I’ve posted on my blog about how a writer needs three things: something to say, a way to say it, and someone to say it to. I’ve always felt like a writer, even excelling at it in school, but the “something to say” part stymied me until I encountered Kerouac. He wrote what he knew. That inspired me. I knew I could write, and I knew there was an audience for good writing. All I needed was something to say.
Jack provided me with the latter. His two books, On The Road and The Dharma Bums, became the fodder for my book, The Beat Handbook: 100 Days of Kerouactions.
Along my path to self-publication (after 20-some rejections from legitimate publishers), the words of Sylvia Plath kept me moving forward: “And by the way, everything in life is writable about if you have the outgoing guts to do it, and the imagination to improvise. The worst enemy to creativity is self-doubt.”
I owe Jack Kerouac a true debt of gratitude. Without him, I would not be a published author. It’s that simple. And it’s that complicated.
Publishing a book is a life-enriching event. It opens many doors that otherwise wouldn’t have opened, but the bottom line is that it connects you to others. Without my Kerouac obsession, my life would be much less rich in friendships than it is. I have no small number of people in real life who I call friends because I met them through our mutual interest in Jack Kerouac. Often that mutual interest manifested itself in Lowell, Massachusetts, Jack’s hometown, where the Kerouac faithful convene every October for the Lowell Celebrates Kerouac! Festival. That is where I met my great friend, Richard, and how I ended up becoming friends with renowned Kerouac biographer, Gerald Nicosia. In 2011 I had left my book on Jack’s grave with the invitation to “steal this book,” and Gerry did so, finding it intriguing enough to e-mail me — and that was the beginning of our friendship.
There are any number of other “friends” I’ve made through Kerouac, and I like to think that Jack would be quite pleased to see that his writings have influenced individuals, like me, but even more so that his work brings people together. Jack Kerouac was a deep-feeling human being — despite his significant flaws that folks seize on too much — and he wrote from a compassionate place in his heart.

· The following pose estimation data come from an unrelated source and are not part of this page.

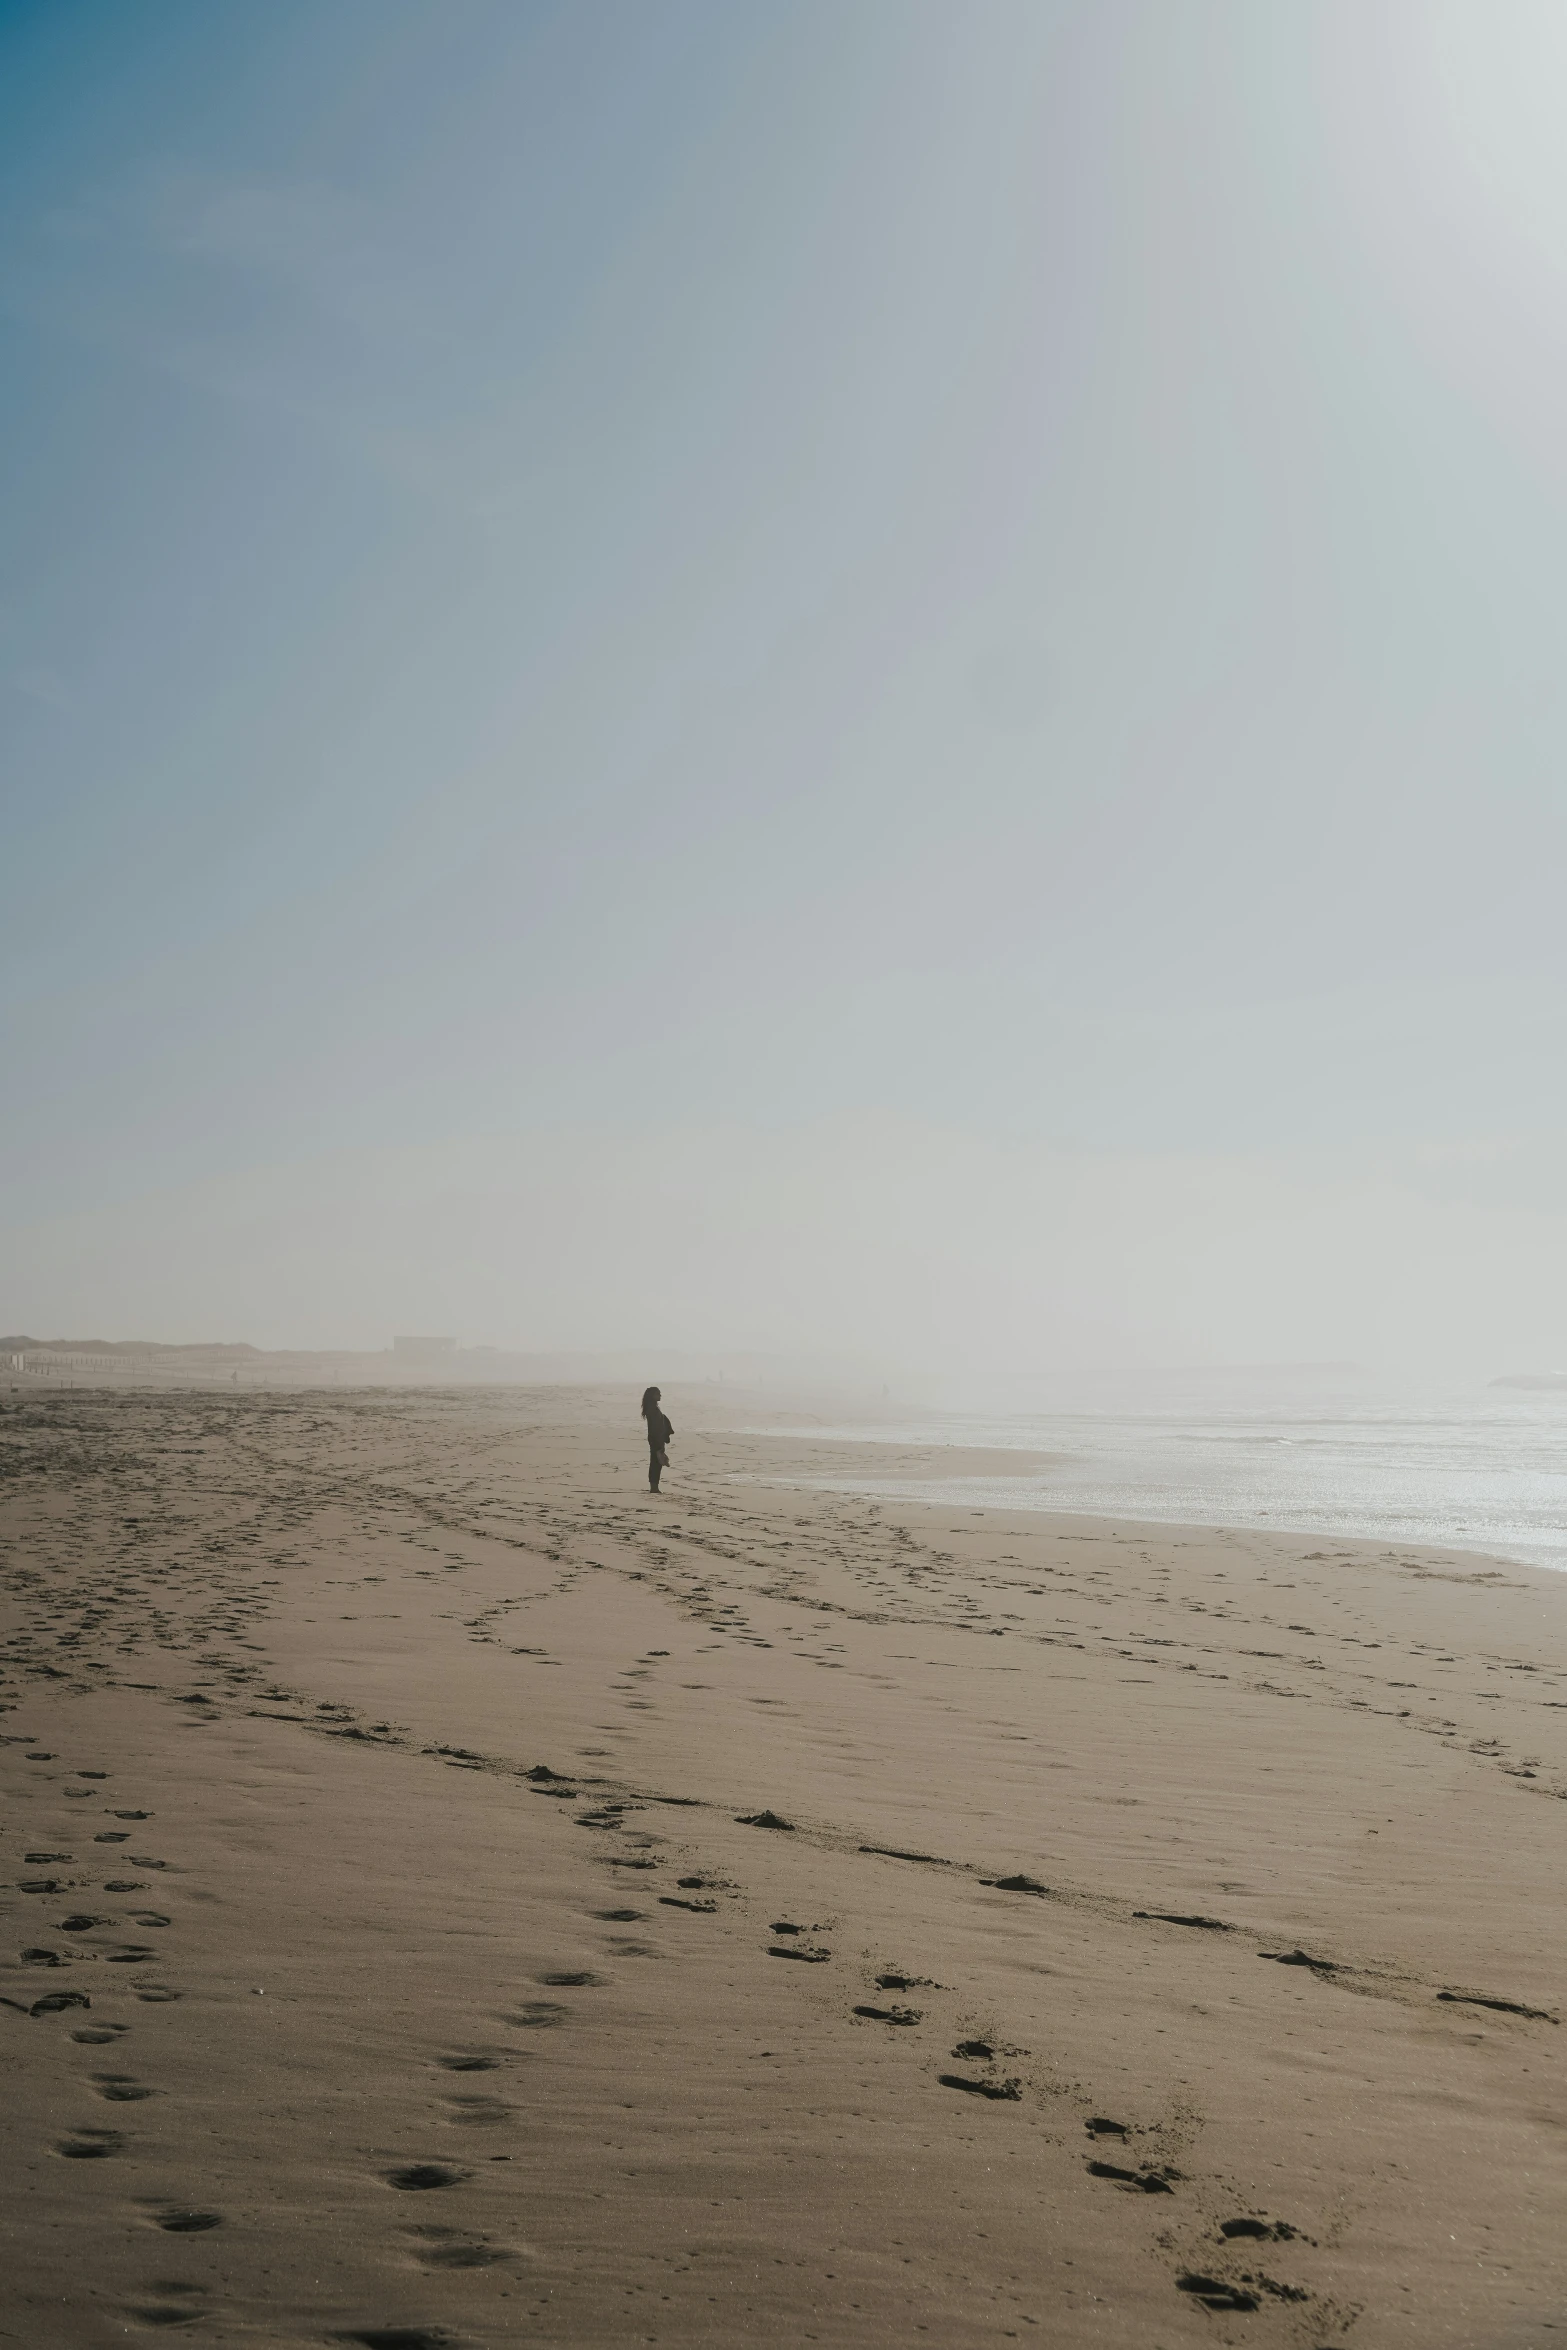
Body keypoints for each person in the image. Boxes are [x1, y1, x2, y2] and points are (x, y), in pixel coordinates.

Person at [640, 1385, 673, 1493]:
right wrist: (659, 1441)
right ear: (652, 1396)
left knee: (657, 1462)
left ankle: (654, 1486)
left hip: (656, 1437)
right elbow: (655, 1426)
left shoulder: (653, 1408)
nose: (660, 1395)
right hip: (655, 1438)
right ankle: (654, 1487)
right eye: (658, 1393)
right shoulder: (652, 1409)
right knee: (656, 1462)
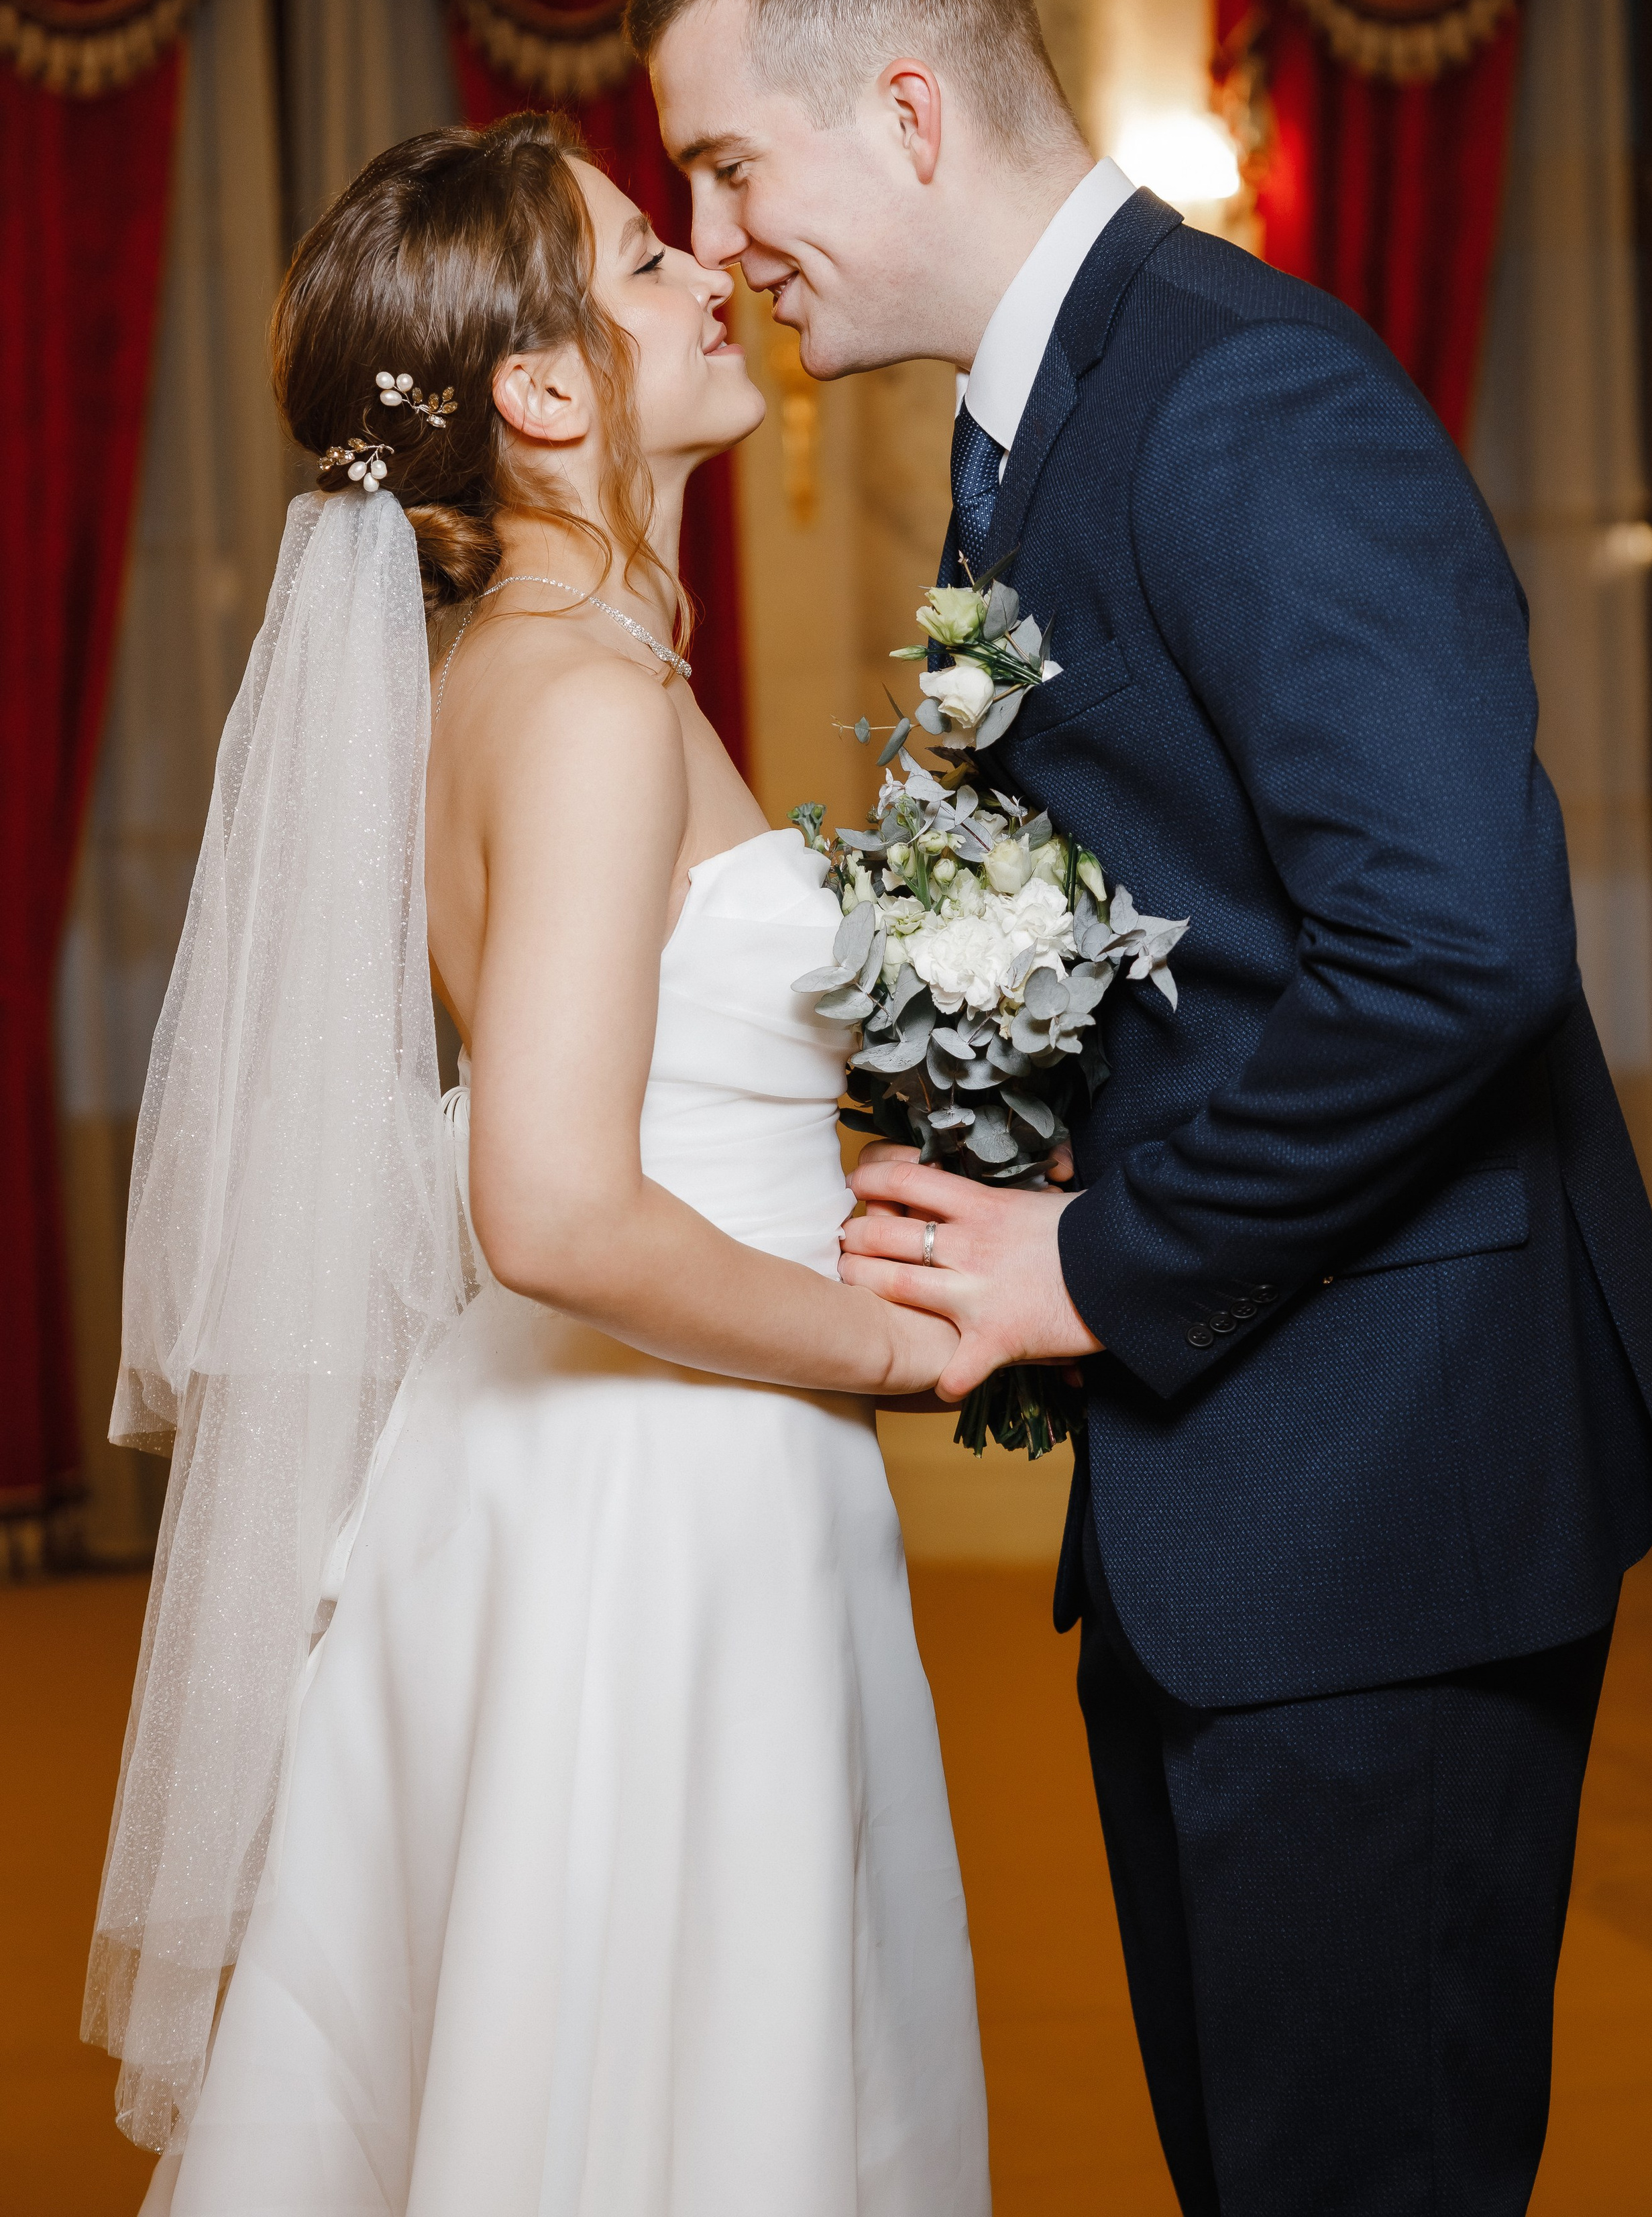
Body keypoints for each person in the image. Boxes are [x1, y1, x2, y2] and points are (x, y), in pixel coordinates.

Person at [630, 0, 1652, 2217]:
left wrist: (1089, 1267)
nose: (717, 246)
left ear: (907, 113)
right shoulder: (1030, 425)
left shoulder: (1243, 394)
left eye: (729, 165)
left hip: (1386, 1505)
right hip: (1253, 1506)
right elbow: (1207, 934)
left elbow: (1455, 945)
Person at [86, 113, 991, 2216]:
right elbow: (558, 1206)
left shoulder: (538, 671)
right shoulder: (581, 700)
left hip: (569, 1457)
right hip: (655, 1490)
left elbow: (654, 1092)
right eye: (649, 251)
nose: (714, 270)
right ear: (550, 390)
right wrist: (897, 1349)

All other reasons I’ve mentioned aside, is it a bad thing to be obsessed with someone who thought that love is all?
Joe r Lee says
I am a Kerouac fan looking for an email address for Rick Dale.
Can you help me out ?
Thanks, Joe Lee
[email protected]
Denise says
Hi Joe, While I can’t help you out with the email address, I do know that Rick can be reached via his website (I don’t recall if there’s a comment form, but you can always comment on a post). He’s also on Twitter at https://twitter.com/thebeathandbook.
Robin Rule says
As another self-avowed Kerouacian and Beat poet since high school in the early seventies, I just loved Rick Dale’s essay about Ti Jean. I spent my share of years bumming around late night streets in Berkeley and San Francisco with Andy Clausen and Evelyn Simpson tossing our own beat choruses backnforth over the lip of a small whiskey bottle shouting always shouting with joy. Dale’s words brought back lots of fine memories and a dedication to my own Beat path. Thanks sir for yr fine fine words!